CS 111

Scribe Notes for 12/3/09

by Ryan Harris, Mike Hess

Cloud Computing

Mainframes - 1960's

  • Data-intensive
  • Had problems with data optimization - couldn't figure out how to stream data to CPU at right time
  • Reliability
  • IBM, Fujitsu

Clusters - 1990's

A cluster is basically a large amount of Linux boxes linked together by an IP network. Each box is it's own computer (could be thought of as a mini-mainframe). Also the machines don't need to be identical, therefore they are heterogeneous.

  • Beowulf
  • SGE (Sun Grid Engine)

Clouds

Clouds can be though of as "clusters of clusters." Since there are already prexisting clusters around the country, they can just be linked toghether through networks, therefore the clusters are phyiscally separated from each other. This present some problems, like ownership, because different people already own the individual clusters.

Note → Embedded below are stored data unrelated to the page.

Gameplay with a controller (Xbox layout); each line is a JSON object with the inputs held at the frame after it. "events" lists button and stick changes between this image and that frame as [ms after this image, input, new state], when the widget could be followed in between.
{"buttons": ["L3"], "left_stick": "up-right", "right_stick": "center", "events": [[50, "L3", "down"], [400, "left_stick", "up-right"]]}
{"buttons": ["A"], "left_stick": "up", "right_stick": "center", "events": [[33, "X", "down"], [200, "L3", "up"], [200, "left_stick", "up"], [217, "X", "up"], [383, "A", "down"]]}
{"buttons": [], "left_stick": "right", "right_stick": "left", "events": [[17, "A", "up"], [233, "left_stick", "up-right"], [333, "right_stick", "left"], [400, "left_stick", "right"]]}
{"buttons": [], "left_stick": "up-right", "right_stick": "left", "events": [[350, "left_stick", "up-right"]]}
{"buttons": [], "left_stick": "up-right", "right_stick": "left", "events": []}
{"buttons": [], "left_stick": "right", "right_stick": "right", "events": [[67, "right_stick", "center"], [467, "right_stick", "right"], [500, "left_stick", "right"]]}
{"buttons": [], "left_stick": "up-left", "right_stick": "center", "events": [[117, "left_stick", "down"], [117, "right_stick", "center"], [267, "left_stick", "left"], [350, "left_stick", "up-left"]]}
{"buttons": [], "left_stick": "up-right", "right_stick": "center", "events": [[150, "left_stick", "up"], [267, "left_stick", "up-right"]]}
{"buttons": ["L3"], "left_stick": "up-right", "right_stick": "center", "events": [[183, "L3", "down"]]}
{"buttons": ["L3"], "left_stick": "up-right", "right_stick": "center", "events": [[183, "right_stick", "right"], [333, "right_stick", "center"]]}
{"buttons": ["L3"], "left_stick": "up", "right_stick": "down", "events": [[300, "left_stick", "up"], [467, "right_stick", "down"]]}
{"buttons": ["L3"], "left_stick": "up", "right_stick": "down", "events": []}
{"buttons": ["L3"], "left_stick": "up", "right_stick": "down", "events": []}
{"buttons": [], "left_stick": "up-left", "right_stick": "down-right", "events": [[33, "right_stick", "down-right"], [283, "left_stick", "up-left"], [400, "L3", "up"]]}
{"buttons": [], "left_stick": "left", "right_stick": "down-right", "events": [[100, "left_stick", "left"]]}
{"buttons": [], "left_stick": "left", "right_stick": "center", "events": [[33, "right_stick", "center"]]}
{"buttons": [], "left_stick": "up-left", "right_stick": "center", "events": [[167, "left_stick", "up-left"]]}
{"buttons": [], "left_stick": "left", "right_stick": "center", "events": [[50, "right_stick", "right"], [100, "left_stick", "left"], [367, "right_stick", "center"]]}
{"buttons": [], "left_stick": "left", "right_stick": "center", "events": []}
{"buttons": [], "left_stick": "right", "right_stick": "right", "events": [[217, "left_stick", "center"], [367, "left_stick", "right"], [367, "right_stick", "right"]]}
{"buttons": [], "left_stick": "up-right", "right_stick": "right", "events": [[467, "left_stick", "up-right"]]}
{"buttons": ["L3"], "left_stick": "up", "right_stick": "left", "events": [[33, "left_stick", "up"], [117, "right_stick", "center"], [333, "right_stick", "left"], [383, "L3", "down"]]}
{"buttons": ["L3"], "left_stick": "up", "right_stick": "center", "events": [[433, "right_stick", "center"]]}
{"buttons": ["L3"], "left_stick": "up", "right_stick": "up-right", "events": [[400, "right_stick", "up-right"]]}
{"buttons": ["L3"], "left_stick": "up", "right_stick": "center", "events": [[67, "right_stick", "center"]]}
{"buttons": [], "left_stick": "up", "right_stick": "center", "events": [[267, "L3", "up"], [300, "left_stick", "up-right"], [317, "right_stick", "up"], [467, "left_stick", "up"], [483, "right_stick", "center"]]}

  • Not just one owner, user, or organization
  • Primary obstacle to clouds are political issues
    • Who controls the cloud? (since clusters are spread around)
    • Who pays?
  • Political issues get merged into techinical issues
    • Security
    • Resource management
  • Amazon EC2, Globus

Advantages over clusters and grids

  • Short-term commitment
    • Buy computing power of someone else's cloud
    • Don't need capital investment
  • Pay as needed
  • No predicting what resources you will need
  • Can grow quickly - fast scaling

Disadvantages

  • Price to make cloud
  • It all depends
    • If you know how much computing you need and its relatively stable, buy a cluster because its cheaper
    • Run the numbers vs. clusters
  • Privacy
    • Data confidentiality
    • Encrypt data to and from the cloud
    • Must trust whoever runs the cloud - could be a bugged virtual CPU so they can see code
  • Network latency - don't want to run real-time applications on clouds
  • Data transfer bottlenecks
    • BIG unsolved problem
    • Archive data?
    • "sneakernet" - style technology
  • Bugs
    • Hard ones that show up as you scale
    • No easy solution - unsolved (if solving cheaply)
  • Other security issues
    • Denial of service attack
    • Physical attacks
  • Overload risks
    • Everyone's needs could exceeed the cloud's capacity
    • Multiple suppliers
    • Societal risk
    • Overload of data acces is often biggest problem - scalable storage

Vendor Lock-In

  • Could get stuck to the vendor who owns the cluster, like Microsoft

Software Licensing

  • Can't license tons of Windows copies for millions of machines - too expensive!
  • Big-bucks problem (licensing formulas)
  • Proprietary
  • Free software - problem: you take Linux, run it in cloud, don't distribute it though

Security Again

We need some sort of access control, so we prohibit "bad" accesses and allow "good" accesses. However, we want to accurately be able to tell which are "good" and which are "bad". We don't want to incorrectly label an access and deny "good" ones and accept "bad" ones. Traditional Unix had permissions, with a user, group, and other part (rwxrwxrwx). In original unix the user belonged to 1 group, but in BSD the user can belong to multiple groups.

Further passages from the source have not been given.